When evaluating a potential security solution, ensure its compliance with necessary data privacy regulations for banks and financial institutions. For example, GLBA requires organizations to implement an information security plan that outlines how it safeguards private personal information. PCI DSS necessitates that you continuously track and monitor all access to network resources and cardholder data. If you’re responsible for complying with GLBA and PCI DSS, your cloud solutions must align with those requirements.

Whether you choose security information and event management (SIEM), data loss prevention (DLP), a cloud access security broker (CASB), user activity monitoring, or a combination of tools, selecting a cloud security solution that complies with industry regulations can streamline your regulatory compliance process, secure data, and enable intelligent governance. When signing a cloud contract agreement, ensure that it addresses both the provider’s obligations for safeguarding any sensitive data as well as your ability to remain compliant.

3.    Which security tool will help us proactively prevent data breaches?

For financial institutions, protecting data is of the utmost importance. Breaches cause consumers to lose trust – without trust, banks have no business. A data breach can lead to a series of consequences that includes fines, reputational damage, a weakened security infrastructure, and other ramifications that add up – the average total cost of a data breach in 2018 was $3.86 million. Therefore, proactive breach prevention efforts are critical for every bank’s security posture.

By layering security measures, including a combination of both traditional on-premise and cloud solutions, banks can create a more reliable, secure, and trustworthy environment. A user activity monitoring solution at the application layer can detect abnormal user activity in applications like Salesforce, which can mitigate insider threats.

4.    Will this cloud-based solution work for multiple environments?

Financial organizations rely on various environments and applications like CRM and ERP systems for daily business functions. Because many of these are cloud-based, certain cloud security solutions can protect more than just a single CRM or database. During your evaluation, identify solutions that integrate with multiple environments, such as Office 365 for email, Box for documents, Salesforce, and Duo. This can streamline your security efforts and provide a comprehensive view of multiple environments with detailed insights on the activities occurring within. Integration will help minimize your tech stack and promote simplified application management across your ecosystem.

5.    How quickly can we implement this technology, and is it easy to use?

Ultimately, what IT and security teams really need to know is: how quickly can we get this tool up and running, and how difficult is it to use? For example, complex, code-based solutions like SIEMs can be effective tools for security, but they require a dedicated IT staff and vast resources to set up, maintain, and operate. Plus, implementing a SIEM system can take weeks or months. Other cloud security solutions are more user-friendly and can be utilized by every team member, from the most tech-savvy admins to those who are more business-minded. Better yet, some tools can be installed and running in a matter of hours or days, helping you secure data and meet compliance requirements rapidly.

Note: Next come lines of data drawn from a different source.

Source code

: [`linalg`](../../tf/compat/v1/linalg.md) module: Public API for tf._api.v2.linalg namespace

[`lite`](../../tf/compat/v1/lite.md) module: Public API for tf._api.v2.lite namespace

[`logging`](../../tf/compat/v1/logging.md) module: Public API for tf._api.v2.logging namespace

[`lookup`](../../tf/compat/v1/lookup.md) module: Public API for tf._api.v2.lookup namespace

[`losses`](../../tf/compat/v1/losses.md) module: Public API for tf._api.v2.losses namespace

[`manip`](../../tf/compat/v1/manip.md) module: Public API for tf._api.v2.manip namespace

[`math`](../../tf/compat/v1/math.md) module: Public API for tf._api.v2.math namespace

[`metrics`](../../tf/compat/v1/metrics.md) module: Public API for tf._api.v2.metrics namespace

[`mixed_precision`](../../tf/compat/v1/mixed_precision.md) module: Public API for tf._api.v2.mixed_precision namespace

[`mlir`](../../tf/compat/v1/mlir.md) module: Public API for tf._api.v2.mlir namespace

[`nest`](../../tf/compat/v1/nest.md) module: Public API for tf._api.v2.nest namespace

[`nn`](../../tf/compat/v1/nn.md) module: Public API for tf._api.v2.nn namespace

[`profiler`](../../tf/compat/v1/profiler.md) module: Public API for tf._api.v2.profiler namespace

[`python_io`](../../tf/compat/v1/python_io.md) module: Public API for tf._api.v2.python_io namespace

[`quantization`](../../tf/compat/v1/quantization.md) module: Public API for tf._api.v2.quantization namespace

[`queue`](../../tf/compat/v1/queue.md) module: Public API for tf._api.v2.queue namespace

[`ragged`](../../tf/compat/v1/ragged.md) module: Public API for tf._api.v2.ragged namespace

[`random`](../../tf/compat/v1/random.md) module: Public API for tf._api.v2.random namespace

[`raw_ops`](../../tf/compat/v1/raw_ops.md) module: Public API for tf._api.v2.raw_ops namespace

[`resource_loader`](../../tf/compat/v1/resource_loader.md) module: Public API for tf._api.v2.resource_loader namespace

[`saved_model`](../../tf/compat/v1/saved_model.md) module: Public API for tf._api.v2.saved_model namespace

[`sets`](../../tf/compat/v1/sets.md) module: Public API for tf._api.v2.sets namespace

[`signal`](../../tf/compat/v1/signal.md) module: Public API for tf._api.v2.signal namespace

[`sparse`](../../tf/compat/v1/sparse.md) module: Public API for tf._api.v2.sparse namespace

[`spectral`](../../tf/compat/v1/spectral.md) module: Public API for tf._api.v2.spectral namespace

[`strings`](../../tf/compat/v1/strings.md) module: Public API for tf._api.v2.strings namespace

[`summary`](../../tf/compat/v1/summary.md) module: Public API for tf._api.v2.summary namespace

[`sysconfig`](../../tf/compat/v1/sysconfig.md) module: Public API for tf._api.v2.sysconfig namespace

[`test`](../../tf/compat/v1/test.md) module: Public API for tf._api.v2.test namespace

Evaluate the platform’s ease of use and implementation speed to value in order to determine if it’s the right fit for your organization’s needs.

By understanding your compliance requirements, data storage and access management, ability to proactively detect insider threats, integration capabilities, and speed to value, you should be able to determine which cloud security solution is the most robust choice for your bank’s needs. When vetting vendors, ask as many questions as necessary to obtain the information you need to make an informed decision. With the security and integrity of your organization on the line, cloud security is no place to cut corners or compromise.